Menanggapi laporan tersebut, Camat Pebayuran, Hasyim Adnan Adha, S.STP., M.Si., memastikan telah menurunkan tim dari kecamatan untuk meminta klarifikasi langsung ke kantor Desa Bantarsari. Namun upaya itu justru menemui kejanggalan.
“Hari Senin, 06 Oktober 2025, saya menugaskan Kasi Pemerintahan Kecamatan untuk datang ke kantor Desa Bantarsari meminta keterangan dari Kepala Desa. Namun, Kepala Desa tidak ada di kantor, jadi Kasi Pem hanya bertemu dengan Sekretaris Desa Bantarsari,” ujar Hasyim saat dikonfirmasi melalui WhatsApp.
Absennya Kepala Desa saat pemeriksaan awal itu menimbulkan tanda tanya besar: apakah sengaja menghindar atau memang tidak mengetahui adanya pemeriksaan mendadak? Publik kini menunggu tindak lanjut tegas dari pihak kecamatan dan Inspektorat.

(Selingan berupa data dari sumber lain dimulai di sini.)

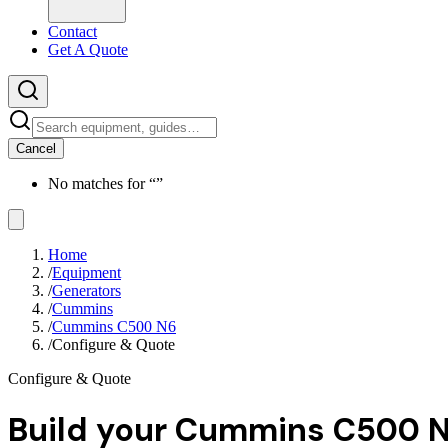
Contact
Get A Quote
Cancel
No matches for “
”
Home
/
Equipment
/
Generators
/
Cummins
/
Cummins C500 N6
/
Configure & Quote
Configure & Quote
Build your
Cummins C500 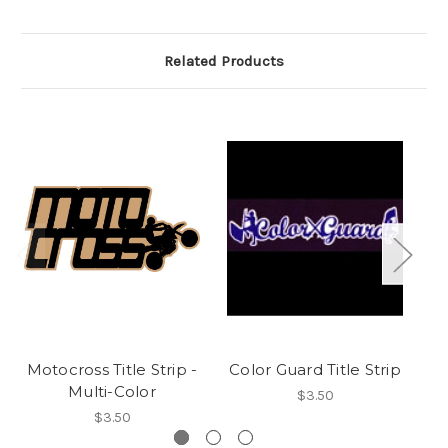
Related Products
Motocross Title Strip -
Color Guard Title Strip
F
Multi-Color
$3.50
$3.50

Ironisnya, di tengah mencuatnya dugaan penyimpangan ini, para pendamping desa yang seharusnya menjadi garda terdepan dalam pengawasan justru memilih bungkam.

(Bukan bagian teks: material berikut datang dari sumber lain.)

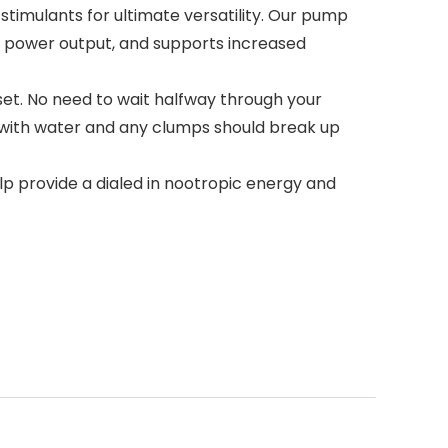
imulants for ultimate versatility. Our pump
& power output, and supports increased
set. No need to wait halfway through your
x with water and any clumps should break up
provide a dialed in nootropic energy and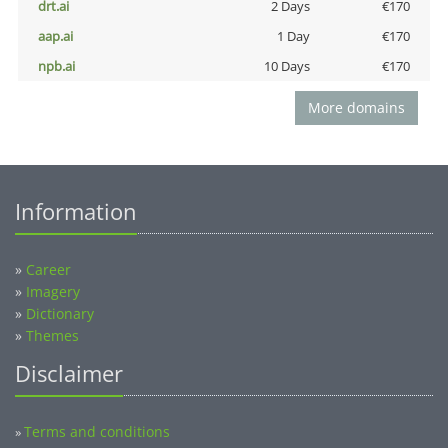
drt.ai
2 Days
€170
aap.ai
1 Day
€170
npb.ai
10 Days
€170
More domains
Information
»
Career
»
Imagery
»
Dictionary
»
Themes
Disclaimer
Terms and conditions
»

H. Wawan, pendamping lokal Desa serta Yandi, pendamping desa se-Kecamatan Pebayuran, tidak memberikan respons apa pun ketika dikonfirmasi melalui pesan WhatsApp.
Diamnya para pendamping ini menimbulkan kecurigaan publik: apakah mereka tidak mengetahui praktik penyimpangan tersebut, atau justru sengaja menutup mata atas pelanggaran yang terjadi?
Melihat indikasi yang semakin menguat, DPD AKPERSI Jabar mendesak Inspektorat Kabupaten Bekasi tidak berhenti pada klarifikasi administratif semata.
“Kami meminta dilakukan audit investigatif langsung ke lapangan. Jika ditemukan pelanggaran struktural atau indikasi pidana, maka harus segera dikoordinasikan dengan aparat penegak hukum. Jangan ada pembiaran yang mengorbankan uang rakyat,” tegas Ahmad Syarifudin.
Selain itu, AKPERSI juga meminta Inspektorat Jenderal Kementerian Dalam Negeri turun langsung mengevaluasi sistem pengawasan di lingkungan Pemkab Bekasi, karena lemahnya fungsi kontrol di tingkat kecamatan dan pendamping dinilai menjadi akar terjadinya penyimpangan berulang
Kasus Bantarsari kini menjadi cermin buruk tata kelola BUMDes di Kabupaten Bekasi. Jika dugaan ini terbukti, maka pola penyimpangan yang sama bisa terjadi di desa-desa lain.
DPD AKPERSI menegaskan akan mengawal proses hukum dan audit hingga tuntas, demi memastikan uang rakyat benar-benar kembali ke kepentingan masyarakat.
“Kami tidak akan berhenti di laporan. Ini bukan sekadar persoalan administrasi, tapi soal moralitas penyelenggara desa. Pengawasan harus ditegakkan, integritas harus dibuktikan,” pungkas Ahmad Syarifudin.